[[ Given passage open ]]
Opinion
No. 1163
January 14, 1925
Appeal from District Court, Big Horn County; HARRY P. ISLEY, Judge.
Brome Hyde for plaintiff in error.
A sheriff has no authority to serve a summons outside his county; the writ should be directed to the sheriff of the proper county; the return, showing that the Sheriff of Big Horn County appointed the Sheriff of Natrona County to make the service, and the affidavit of the Natrona County officer that he made the service, are nullities; Munson v. Cattle Co., 126 P. 275; Kinkaid v. Frog, 31 P. 704; a summons must be served in the mode provided by the statutes to give jurisdiction; Robbins v. Clemmens, 41 O.S. 285; Newlove v. Woodworth, 9th (Nebr.) 502; Sanford v. Edwards, 47 P. 212; Lillard v. Brannin, 91 Ky. 511; personal service must be made within the jurisdiction of the county; Pennoyer v. Neff, 95 U.S. 714; Simonsen v. Typer, 285 Fed. 240; Bank v. Lattimore (Okla.) 149 P. 1099; the judgment being void it may be attacked collaterally; State v. Elleson, 12 A.R.L. 1159; Hogg v. Link, 90 Ind. 346; Jones v. Pattee (Ia.) 8 N.W. 663; Bennett v. Wilson (Cal.) 65 P. 1068; a writ directed to the wrong officer, but served by the right one cures the defect; 32 Cyc. 533; Askew v. Stevenson, 61 N.C. 288; a writ directed to the wrong officer is amendable and not void; Laing v. Raingley, 160 U.S. 531; Burke v. Assn. (Mont.) 64 P. 878; services made, though defective, will not be held void in collateral proceedings; Black 273; Berry v. Dholson (Ore.) 65 P. 601; the alias summons and copy of petition gave defendant ample notice; although irregularly served; Noerddlinger v. Huff, 72 P. 73; Freeman on Judgment, Sec. 126; Bank v. Co., 32 P. 902.
[[ Given passage closed ]]
[[ Source data open ]]
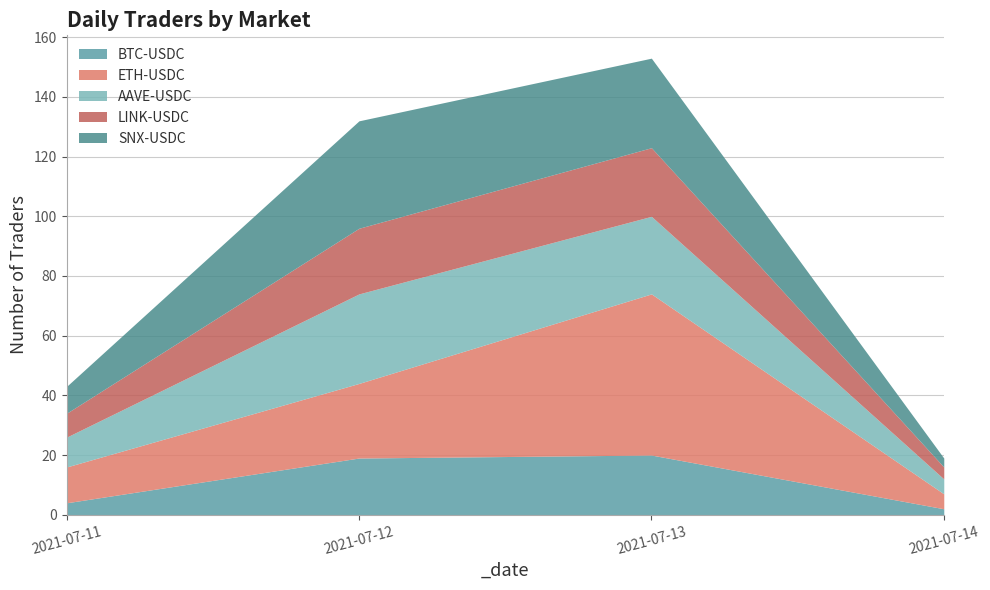

Is the value of AAVE-USDC at 2021-07-11 greater than the value of SNX-USDC at 2021-07-12?

No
[[ Source data closed ]]
▶ _What the exercise asks_
Answer these questions from the court opinion:
(a) What date does the opinion carry?
(b) Who was the judge in the District Court of Big Horn County?
(c) According to the return described, the sheriff of which county was appointed to make the service?

▶ _Task answer_
(a) January 14, 1925
(b) Harry P. Isley
(c) Natrona County